Öğrenim bakımından yetersiz kalmış insanlar etrafımızda o kadar fazla ki artık onları toplumun bir parçası olarak görüyoruz. Daha önce de bahsettiğim gibi anormal olmak belli bir toplum tarafından yapılan eylemlerin, fikirlerin ve yaşam biçiminin dışında bulunmaktır. Fakat bütün toplum anormal denilebilecek eylem ve fikirlere sahip ise o eylem ve fikirler normal karşılanmaktadır. Hırsızlık, tecavüz,  insanlara zarar verme gibi zarar verici eylemler ülkemizde günde defalarca işlenen suçlardan bazıları. Bunları çoğaltmak emin olun çok kolay. Ama neden bu hareketlerin yanlış olduğunu en başında insanlara aşılamıyoruz.
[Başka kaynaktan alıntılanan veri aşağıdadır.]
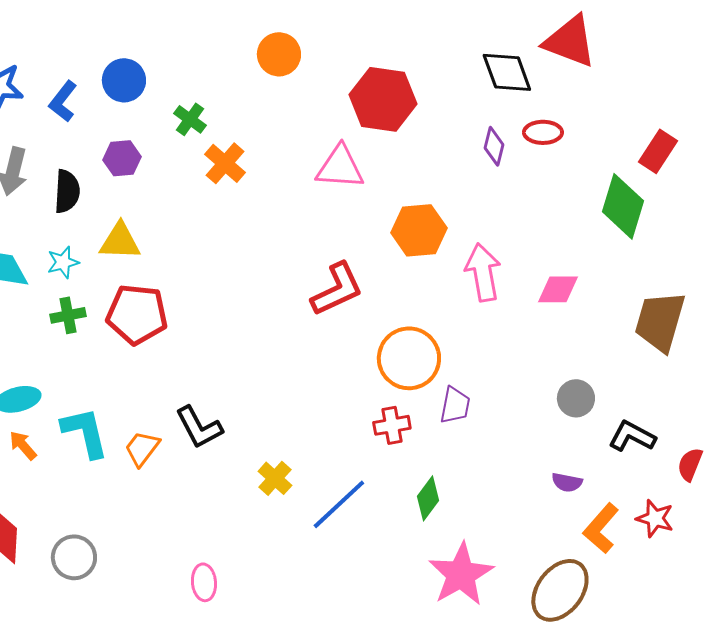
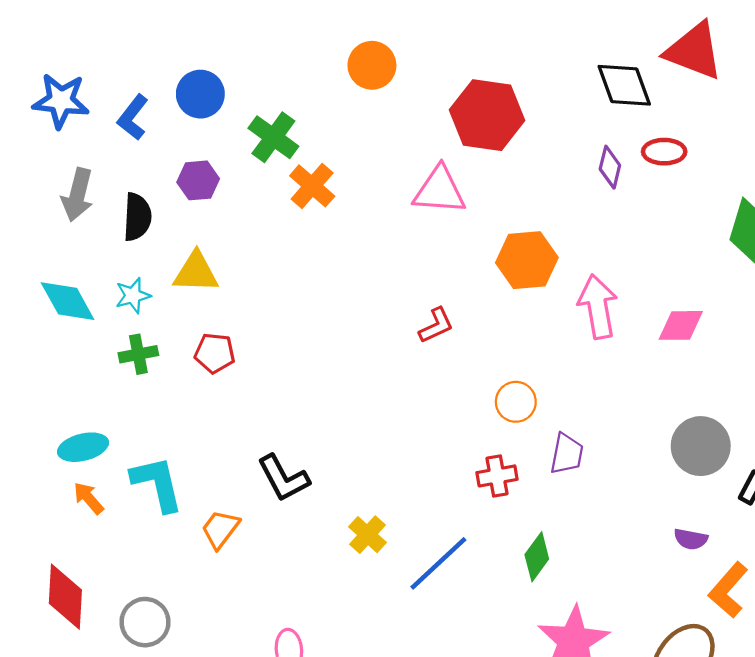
green cross: (190, 119) -> (273, 137), size x1.4
red L-shape: (337, 289) -> (436, 325), size x0.6
red pentagon: (137, 314) -> (215, 353), size x0.6
orange circle: (409, 358) -> (516, 402), size x0.6
gray circle: (576, 398) -> (701, 446), size x1.4
orange trapezoid: (142, 448) -> (220, 529), moved

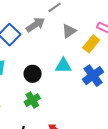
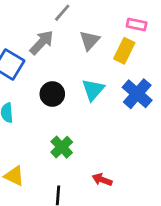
cyan triangle: (63, 66) -> (93, 90), turned -36
black circle: (33, 74) -> (52, 94), moved

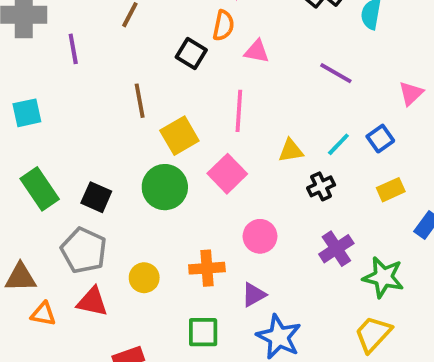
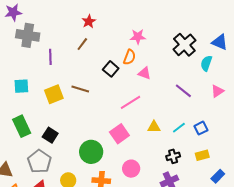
pink triangle: (411, 93) -> (217, 91), moved
brown line: (140, 101) -> (80, 89), turned -72
pink line: (239, 111) -> (131, 102), turned 45
yellow square: (179, 136) -> (54, 94), moved
black cross: (321, 186) -> (173, 156), moved
green circle: (165, 187) -> (91, 152), moved

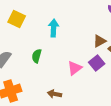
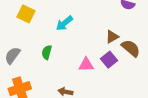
cyan arrow: (54, 28) -> (64, 23), turned -132
pink triangle: (75, 68) -> (86, 65), turned 35

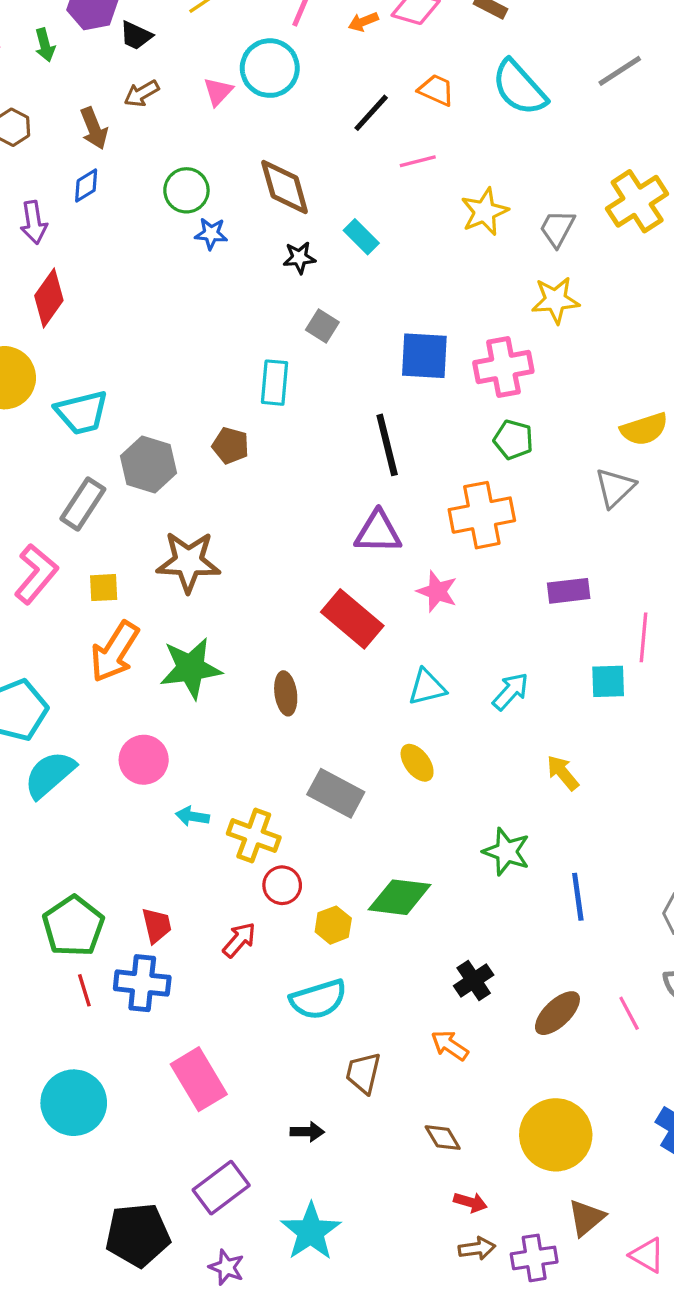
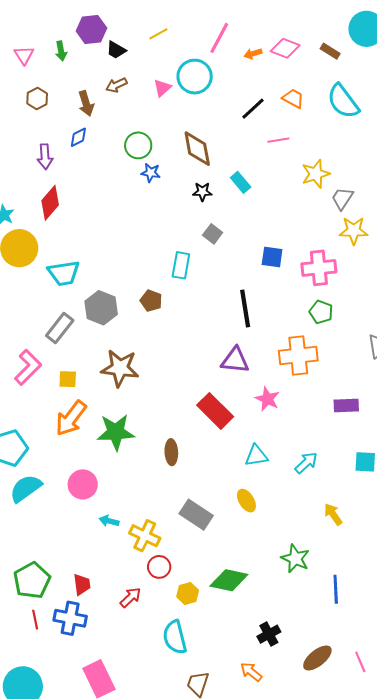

Ülkemizde eğitimin zorunlu olması aslında olmaması gereken bir durum. Neden diye soracak olursanız eğitim almak istemeyen bir insan eğitim almadığı gibi eğitim almak isteyen insanların de başarısını olumsuz yönde etkiliyor. Liselerde zorunlu eğitim ile gelen insanlar başarısızlık sonucu zaten öğrenim hayatından uzaklaştırılıyor. Ama eğitim kurumlarından bu insanları uzaklaştırana kadar bir çok insanı da zehirliyor.  En basit örnek; sigaraya insanlar genel olarak lise yıllarında başlıyor. Burada sigara içen insanları kötülemek yanlış olur. Herkesin kendi iradesi ile yapmış olduğu bir eylem fakat bu eylem zaman içerisinden diğer insanların özenmesi sonucunda yayılıyor ve bir bakıyoruz ki sigara içen insanların sayısı gün geçtikçe artıyor. Daha sonradan ise bu alışkanlıkları azaltmak için kamu spotları, caydırıcı fiyat etiketleri ve benzeri şeyler ile kötü alışkanlıklardan insanları kurtarmaya çalışıyorlar. Burada insanları kötü alışkanlıklardan kurtarmak yerine insanların kötü alışkanlıkları kullanmalarını/başlamalarını engellemek daha yerinde bir karar olacaktır.